--- Job ---
Look below for the line holding "the beginning of the nineteenth century." and the line holding "United Kingdom, and". Transcribe exactly those lines and all lines between them, nothing more.

--- Records to process ---
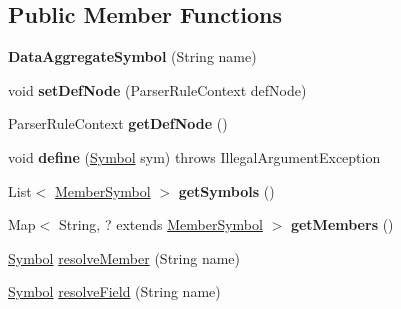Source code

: \subsection*{Public Member Functions}
\begin{DoxyCompactItemize}
\item 
\mbox{\label{classlime_1_1antlr4_1_1DataAggregateSymbol_af5bc2cbf9f55353c0f3c4dfe68b37264}} 
{\bfseries Data\+Aggregate\+Symbol} (String name)
\item 
\mbox{\label{classlime_1_1antlr4_1_1DataAggregateSymbol_aa5b40e0ac8e54021bd945bb4a540bb87}} 
void {\bfseries set\+Def\+Node} (Parser\+Rule\+Context def\+Node)
\item 
\mbox{\label{classlime_1_1antlr4_1_1DataAggregateSymbol_a9192b34aa0bfb8bf9fb557146758c50e}} 
Parser\+Rule\+Context {\bfseries get\+Def\+Node} ()
\item 
\mbox{\label{classlime_1_1antlr4_1_1DataAggregateSymbol_a801c13da5a9071f36d74644f342fc927}} 
void {\bfseries define} (\hyperlink{interfacelime_1_1antlr4_1_1Symbol}{Symbol} sym)  throws Illegal\+Argument\+Exception 
\item 
\mbox{\label{classlime_1_1antlr4_1_1DataAggregateSymbol_ad9a13cb3e8f8397e980c8ad352cceb4f}} 
List$<$ \hyperlink{interfacelime_1_1antlr4_1_1MemberSymbol}{Member\+Symbol} $>$ {\bfseries get\+Symbols} ()
\item 
\mbox{\label{classlime_1_1antlr4_1_1DataAggregateSymbol_aae39240cecab418ac71f51bd7404c4eb}} 
Map$<$ String, ? extends \hyperlink{interfacelime_1_1antlr4_1_1MemberSymbol}{Member\+Symbol} $>$ {\bfseries get\+Members} ()
\item 
\hyperlink{interfacelime_1_1antlr4_1_1Symbol}{Symbol} \hyperlink{classlime_1_1antlr4_1_1DataAggregateSymbol_a59dd410b45c3761c12cff84c2bdb5a58}{resolve\+Member} (String name)
\item 
\hyperlink{interfacelime_1_1antlr4_1_1Symbol}{Symbol} \hyperlink{classlime_1_1antlr4_1_1DataAggregateSymbol_a0a1d90d6144f8c30e7733af041cc46f2}{resolve\+Field} (String name)

\end{DoxyCompactItemize}
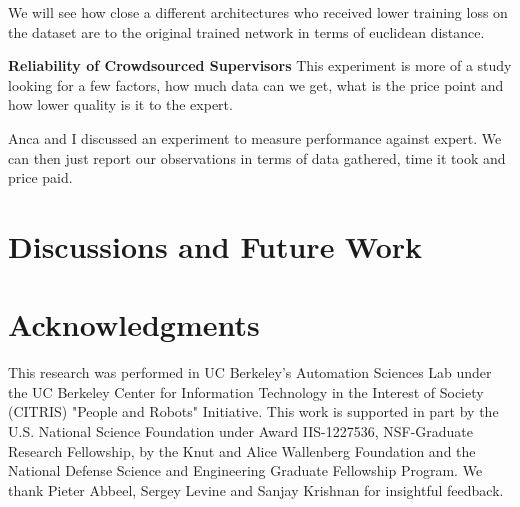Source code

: \documentclass[10pt, conference]{ieeeconf}      %
\begin{document}
We will see how close a different architectures who received lower training loss on the dataset are to the original trained network in terms of euclidean distance. 

\noindent \textbf{Reliability of Crowdsourced Supervisors}
This experiment is more of a study looking for a few factors, how much data can we get, what is the price point and how lower quality is it to the expert. 

Anca and I discussed an experiment to measure performance against expert. We can then just report our observations in terms of data gathered, time it took and price paid. 


 
\section{Discussions and Future Work}

 \section{Acknowledgments} 
This research was performed in UC Berkeley's Automation Sciences Lab under the UC Berkeley Center for Information Technology in the Interest of Society (CITRIS) "People and Robots" Initiative. This work is supported in part by the U.S. National Science Foundation under Award IIS-1227536, NSF-Graduate Research Fellowship, by the Knut and Alice Wallenberg Foundation and the National Defense Science and Engineering Graduate Fellowship Program. We thank Pieter Abbeel, Sergey Levine and Sanjay Krishnan for insightful feedback. 

  


\end{document}
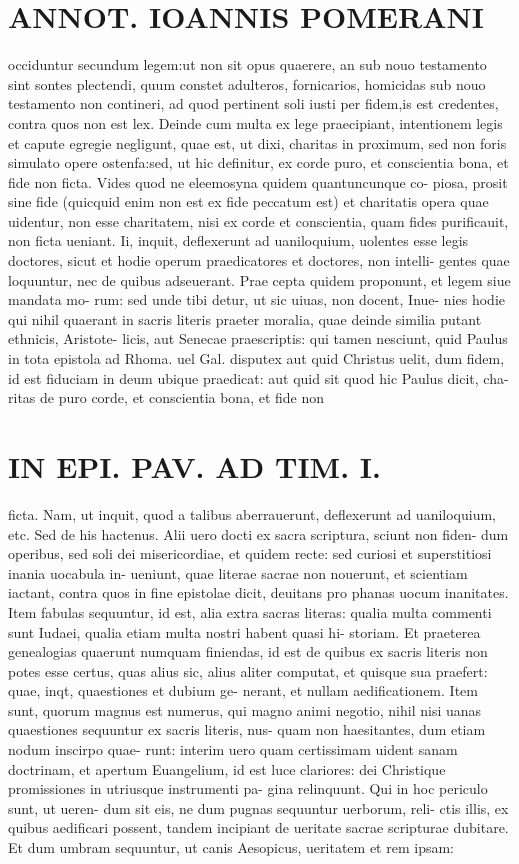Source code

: \documentclass{article}
\begin{document}
\begin{pages}
\section*{ANNOT. IOANNIS POMERANI }\pstart occiduntur secundum legem:ut non sit opus quaerere, an sub nouo testamento sint sontes plectendi, quum constet adulteros, fornicarios, homicidas sub nouo testamento non contineri, ad quod pertinent soli iusti per fidem,is est credentes, contra quos non est lex. Deinde cum multa ex lege praecipiant, intentionem legis et capute egregie negligunt, quae est, ut dixi, charitas in proximum, sed non foris simulato opere ostenfa:sed, ut hic definitur, ex corde puro, et conscientia bona, et fide non ficta. Vides quod ne eleemosyna quidem quantuncunque co- piosa, prosit sine fide (quicquid enim non est ex fide peccatum est) et charitatis opera quae uidentur, non esse charitatem, nisi ex corde et conscientia, quam fides purificauit, non ficta ueniant. Ii, inquit, deflexerunt ad uaniloquium, uolentes esse legis doctores, sicut et hodie operum praedicatores et doctores, non intelli- gentes quae loquuntur, nec de quibus adseuerant. Prae cepta quidem proponunt, et legem siue mandata mo- rum: sed unde tibi detur, ut sic uiuas, non docent, Inue- nies hodie qui nihil quaerant in sacris literis praeter moralia, quae deinde similia putant ethnicis, Aristote- licis, aut Senecae praescriptis: qui tamen nesciunt, quid Paulus in tota epistola ad Rhoma. uel Gal. disputex aut quid Christus uelit, dum fidem, id est fiduciam in deum ubique  praedicat: aut quid sit quod hic Paulus dicit, cha- ritas de puro corde, et conscientia bona, et fide non  \pend
\section*{IN EPI. PAV. AD TIM. I. }
\marginpar{[ p.81 ]}\pstart ficta. Nam, ut inquit, quod a talibus aberrauerunt, deflexerunt ad uaniloquium, etc. Sed de his hactenus. Alii uero docti ex sacra scriptura, sciunt non fiden- dum operibus, sed soli dei misericordiae, et quidem recte: sed curiosi et superstitiosi inania uocabula in- ueniunt, quae literae sacrae non nouerunt, et scientiam iactant, contra quos in fine epistolae dicit, deuitans pro phanas uocum inanitates. Item fabulas sequuntur, id est, alia extra sacras literas: qualia multa commenti sunt Iudaei, qualia etiam multa nostri habent quasi hi- storiam. Et praeterea genealogias quaerunt numquam finiendas, id est de quibus ex sacris literis non potes esse certus, quas alius sic, alius aliter computat, et quisque  sua praefert: quae, inqt, quaestiones et dubium ge- nerant, et nullam aedificationem. Item sunt, quorum magnus est numerus, qui magno animi negotio, nihil nisi uanas quaestiones sequuntur ex sacris literis, nus- quam non haesitantes, dum etiam nodum inscirpo quae- runt: interim uero quam certissimam uident sanam doctrinam, et apertum Euangelium, id est luce clariores: dei Christique  promissiones in utriusque  instrumenti pa- gina relinquunt. Qui in hoc periculo sunt, ut ueren- dum sit eis, ne dum pugnas sequuntur uerborum, reli- ctis illis, ex quibus aedificari possent, tandem incipiant de ueritate sacrae scripturae dubitare. Et dum umbram sequuntur, ut canis Aesopicus, ueritatem et rem ipsam:  \pend

\end{pages}
\end{document}
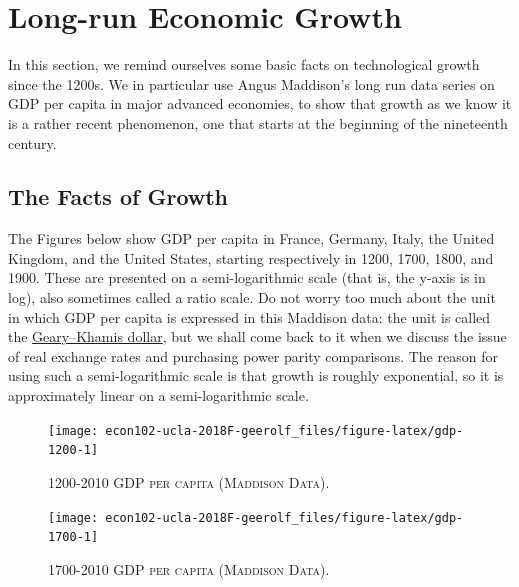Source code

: \documentclass[]{book}
\theoremstyle{definition}
\theoremstyle{definition}
\theoremstyle{definition}
\theoremstyle{remark}
\begin{document}
\section{Long-run Economic Growth}\label{long-run-growth}

In this section, we remind ourselves some basic facts on technological
growth since the 1200s. We in particular use Angus Maddison's long run
data series on GDP per capita in major advanced economies, to show that
growth as we know it is a rather recent phenomenon, one that starts at
the beginning of the nineteenth century.

\subsection{The Facts of Growth}\label{the-facts-of-growth}

The Figures below show GDP per capita in France, Germany, Italy, the
United Kingdom, and the United States, starting respectively in 1200,
1700, 1800, and 1900. These are presented on a semi-logarithmic scale
(that is, the y-axis is in log), also sometimes called a ratio scale. Do
not worry too much about the unit in which GDP per capita is expressed
in this Maddison data: the unit is called the
\href{https://en.wikipedia.org/wiki/Geary\%E2\%80\%93Khamis_dollar}{Geary--Khamis
dollar}, but we shall come back to it when we discuss the issue of real
exchange rates and purchasing power parity comparisons. The reason for
using such a semi-logarithmic scale is that growth is roughly
exponential, so it is approximately linear on a semi-logarithmic scale.



\begin{figure}

{\centering \texttt{[image: econ102-ucla-2018F-geerolf\_files/figure-latex/gdp-1200-1]} 

}

\caption{\textsc{1200-2010 GDP per capita (Maddison Data)}.}\label{fig:gdp-1200}
\end{figure}



\begin{figure}

{\centering \texttt{[image: econ102-ucla-2018F-geerolf\_files/figure-latex/gdp-1700-1]} 

}

\caption{\textsc{1700-2010 GDP per capita (Maddison Data)}.}\label{fig:gdp-1700}
\end{figure}
\end{document}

--- Response for this exercise ---
the beginning of the nineteenth century.

\subsection{The Facts of Growth}\label{the-facts-of-growth}

The Figures below show GDP per capita in France, Germany, Italy, the
United Kingdom, and the United States, starting respectively in 1200,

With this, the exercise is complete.